Émulation
L'émulation procède de l'admiration. Elle est selon Littré un «sentiment généreux, qui incite à égaler, à surpasser quelqu’un, en talents, en mérite.»
Citant La Bruyère, Littré ajoute cette nuance : « Il y a entre la jalousie et l’émulation le même éloignement qu’entre le vice et la vertu.» La jalousie peut être au cœur de la rivalité. «L’émulation, ajoute Littré, est toujours un sentiment généreux; la rivalité est un mobile tantôt bon, tantôt mauvais. De plus la rivalité et l’émulation ne s’exercent pas sur les mêmes objets. L’émulation a pour dessein d’égaler, de surpasser, en mérite, en gloire, etc. ; la rivalité a pour but de disputer la possession d’un bien, le pouvoir, la richesse, une femme, etc.»
L'émulation a été au coeur de la pédagogie occidentale au cours des derniers siècles comme le rappelle l'historien Claude Galarneau dans son ouvrage sur l'enseignement classique au Québec. Le maître avait la responsabilité de l'émulation. Il était à la fois l'arbitre et l'entraîneur des équipes dans les joutes intellectuelles qui soutenaient l'ensemble du système classique.

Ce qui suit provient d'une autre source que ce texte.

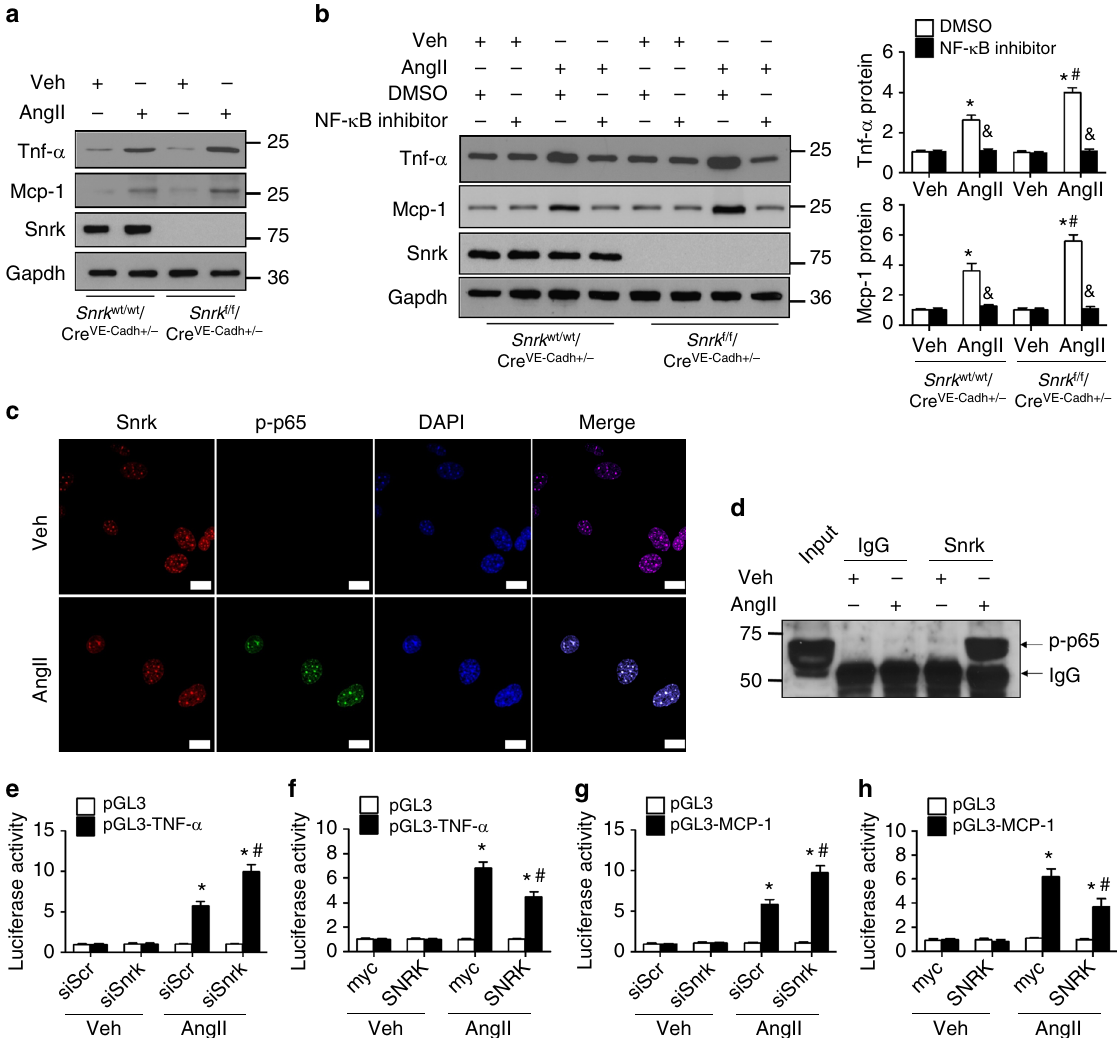
Fig. 8 Lack of endothelial Snrk enhances AngII-induced in fl ammation by potentiating the NF- κ B pathway. Primary GnECs were isolated from Snrk wt/wt / Cre VE-Cadh + / − (WT) and Snrk f/f /Cre VE-Cadh + / − mice. a Cell lysates of GnECs treated with AngII (1 µ M) or a vehicle control (Veh) for 24 h were subjected to western blot analysis of Mcp-1, Tnf- α , Snrk, and Gapdh levels. b GnECs were pretreated with DMSO or an NF- κ B inhibitor for 2 h, followed by incubation with AngII or a vehicle control for 24 h. Levels of indicated proteins were determined using western blot and densitometry analysis. n = 6, * p < 0.05 relative to vehicle control; # p < 0.05 relative to GnECs from WT mice; & p < 0.05 relative to DMSO control/AngII. c WT GnECs were treated with AngII for 24 h. The subcellular distribution of Snrk (red) and phosphorylated p-65 (p-p65; green) was determined by double staining (scale bar = 10 µ m). d The interaction between SNRK and p-p65 in GnECs in the absence or presence of AngII was assessed using immunoprecipitation and western blot analysis. Input, total cell lysates; IgG, immunoprecipitated with IgG. e – h The effects of Snrk knockdown ( e , g ) or overexpression ( f , h ) on luciferase reporter activity from the Tnf- α ( e , f ) or the Mcp-1 ( g , h ) promoter. siScr, knockdown control; siSNRK, Snrk knockdown; myc, Myc overexpression vector control; SNRK, Snrk overexpression; pGL3, empty luciferase reporter vector; pGL3-TNF- α , Tnf luciferase reporter; pGL3-MCP-1, Mcp-1 luciferase reporter. e – h , n = 5. ( e , g ) * p < 0.05 relative to pGL3; # p < 0.05 relative to si Scr . ( f , h ) * p < 0.05 relative to pGL3; # p < 0.05 relative to myc. Student ’ s two-tailed t -test was used for the statistical analysis. The corresponding source data are available in the Source Data fi (Fig. 8b and Supplementary Fig. 14). Next, we analyzed the sub- cellular localization of Snrk and phosphorylated p65 in GnECs using immuno fl uorescence. AngII increased p65 phosphorylation and nuclear translocation (Fig. 8c). Phosphorylated p65 (p-p65) staining overlapped with Snrk staining in the nuclei of AngII-treated GnECs (Fig. 8c). Also, immunoprecipitation of Snrk followed by probing for p-p65, and vice versa, indicating that Snrk is physically associated with p-p65 (Fig. 8d and Supplementary Fig. 15), suggesting that Snrk modulates the AngII-activated NF- κ B/p65 pathway that con-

«Les éducateurs de la Renaissance avaient trouvé le moyen de faire tenir ce système par l'émulation. Ils croyaient que cette conception valait mieux que la crainte, la menace ou les châtiments. Stimuler l'enfant, entretenir chez lui une tension perpétuelle, il n'y avait rien de mieux pour l'inciter au travail et pour contrôler l'acquisition des connaissances. Toute la vie au collège dans ses pratiques pédagogiques a donc été soutenue par ce puissant aiguillon. On divisait les classes en deux camps, romain et carthaginois, ou grec et romain, dont le premier du clan vainqueur était nommé imperator pour un mois, avec des consuls, des censeurs, des tribuns et des sénateurs. [...] Les premiers dans les humanités ou la philosophie avaient l'insigne honneur de copier leur version ou leur dissertation sur les registres de l'académie.» (Claude Galarneau, Les collèges classiques au Canada français, Fides, Montréal, 1978)

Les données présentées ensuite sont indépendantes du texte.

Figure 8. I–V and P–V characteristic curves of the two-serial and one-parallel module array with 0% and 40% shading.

N'est-ce pas la confusion entre l'émulation et la compétition qui est à l'origine du fait qu'en éducation on a tendance aujourd'hui, pour protéger les plus faibles, à éviter les comparaisons entre les élèves?
Pour éviter que l'émulation ne dégénère en rivalité et en compétition dans les écoles, il faut, au lieu d'inciter les élèves à déloger celui qui est au premier rang, susciter l'admiration pour ses qualités et son mérite. Un seul peut occuper le premier rang, mais tous peuvent être enrichis par le sentiment d'admiration qu'ils éprouvent. Et si tel élève mérite l'admiration pour son aptitude à réussir en classe, tel autre la mérite pour ses talents en musique, dans les arts ou dans les sports. L'admiration peut ainsi être un sentiment réciproque. Il n'y a pas de place pour une telle réciprocité dans la compétition. Je gagne ou il gagne.